Yesterday, AdAge posted their list of the Top 10 Female Ad Icons of All Time. The list is comprised of extremely memorable women from various ad campaigns that have been popular for decades, like Miss Chiquita (dating back to 1944) and Rosie the Riveter (1943), as well as one exception to the age-old favorites that are still relevant today: Flo, the spunky face of Progressive since 2008.
Here’s the top 10 (and their launch dates) according to AdAge:
- The Morton Salt Umbrella Girl (1914)
- Betty Crocker (1921)
- Miss Chiquita (1944 – revamped in 1987)
- Rosie the Riveter (1943)
- Josephine the Plumber (1963)
- Mrs. Olson (1963)
- Madge the Manicurist (1966)
- Rosie the Waitress (1970)
- Clara Peller (1984)
- Flo (2008)
(You can view the full details here)
While Flo, the only icon on this list from the 21st century, may seem out of place here in comparison to the classic, it is easy to see, having watched any number of the Progressive commercials featuring Flo, her presence on this list is entirely justified. She has a whole host of likeable, memorable, and entertaining qualities, most notably her peppy attitude, sense of humor, and her signature style – her all-white uniform, cherry red lipstick, thick black eyeliner, and teased hair. Visually speaking, Flo’s style plays into the idea of the great classics that came before her, as she appears to be a modern take on the classic vintage style, and arguably, a 21st century version of Josephine the Plumber. Considering all this, Flo seems right at home on this list.
AdAge’s list is a great start to summing up the most iconic female characters from ad campaigns, but there are a few more popular ladies who were noticeably left out. Here are our additions:
1. Little Debbie (launched in 1960)
The Little Debbie brand was launched in 1960 when McKee Foods founder O.D. McKee couldn’t decide what to name their newest brand of snack products. McKee was inspired by a photo of his granddaughter Debbie which they used as the inspiration behind their logo. Fun fact: McKee didn’t even tell Debbie’s parents that he was using her name and image as his newest marketing strategy – they found out later when they saw the packages being printed. Little Debbie is an icon that is just as recognizable as many of the women who did make the list.

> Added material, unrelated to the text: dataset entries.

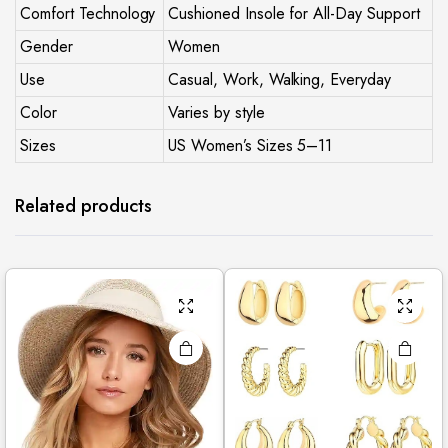
Comfort Technology
Cushioned Insole for All-Day Support
Gender
Women
Use
Casual, Work, Walking, Everyday
Color
Varies by style
Sizes
US Women’s Sizes 5–11
Related products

2. Aunt Jemima (launched in 1889)
Aunt Jemima pancake mix has been enjoyed by the public since 1889. The inspiration behind the Aunt Jemima brand was a song called “Old Aunt Jemima” written in 1875 that was often performed at minstrel shows. When the original founders sold their company to the Randolph Truett Davis Milling Company in 1890, they hired Nancy Green to be the spokesperson. Anyone who has ever been to a grocery store (whether you like pancakes or not) recognizes Aunt Jemima, making her a noteworthy character to add to the list.
3. The Coppertone Girl (launched in 1953 and revamped in 1959)

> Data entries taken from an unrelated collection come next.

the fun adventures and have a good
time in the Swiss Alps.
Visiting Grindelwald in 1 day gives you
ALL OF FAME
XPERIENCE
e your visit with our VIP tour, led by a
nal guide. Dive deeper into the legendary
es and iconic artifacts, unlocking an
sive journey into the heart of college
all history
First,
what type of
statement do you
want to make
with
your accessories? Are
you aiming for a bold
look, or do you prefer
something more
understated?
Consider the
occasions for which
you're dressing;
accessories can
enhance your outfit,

The adorable image of the Coppertone sunscreen girl and the Cocker Spaniel tugging on her swimsuit bottoms is certainly a symbol of summer as well as yet another great example of females in advertising. Originally, the logo for the popular sunscreen brand was an Indian Chief, but in 1953 they changed it to the little girl that makes us all say “Aww.” In 1959 the cartoon was re-drawn when the original was destroyed in a fire. She was also played by a young Jodie Foster making her debut on TV in 1965.

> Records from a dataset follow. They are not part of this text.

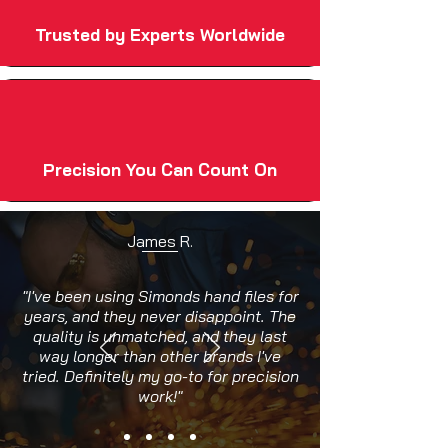
Trusted by Experts Worldwide
Precision You Can Count On
James R.
"I've been using Simonds hand files for
years, and they never disappoint. The
quality is unmatched, and they last
way longer than other brands I've
tried. Definitely my go-to for precision
work!"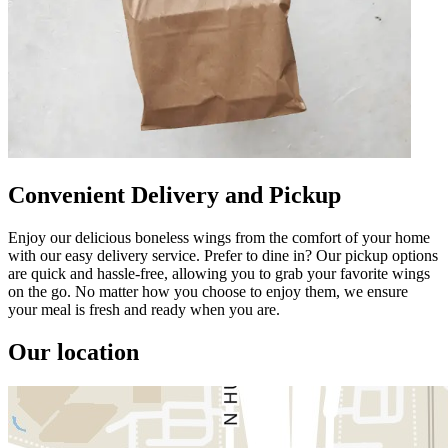
Convenient Delivery and Pickup
Enjoy our delicious boneless wings from the comfort of your home
with our easy delivery service. Prefer to dine in? Our pickup options
are quick and hassle-free, allowing you to grab your favorite wings
on the go. No matter how you choose to enjoy them, we ensure
your meal is fresh and ready when you are.
Our location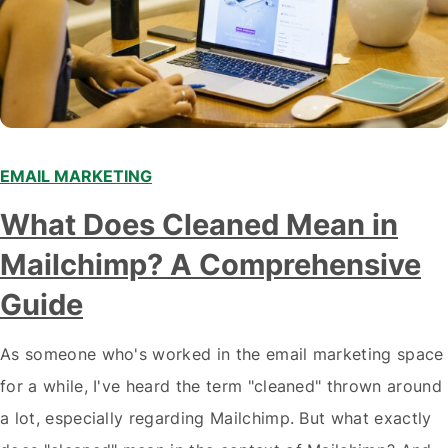
EMAIL MARKETING
What Does Cleaned Mean in
Mailchimp? A Comprehensive
Guide
As someone who's worked in the email marketing space
for a while, I've heard the term "cleaned" thrown around
a lot, especially regarding Mailchimp. But what exactly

4. The Green M&M (launched in 1997)
The Green M&M was the first female character to be used in the M&Ms commercials, putting a new twist on how everyone saw the popular candy. She became a contrast to her fellow M&Ms – Yellow, Red, and Blue – with her feminine and somewhat seductive personality. Launched 15 years ago, the Green M&M is still a well-known character, and despite the launch of a new female M&M, Ms. Brown, the Green M&M holds a special place in everyone’s hearts.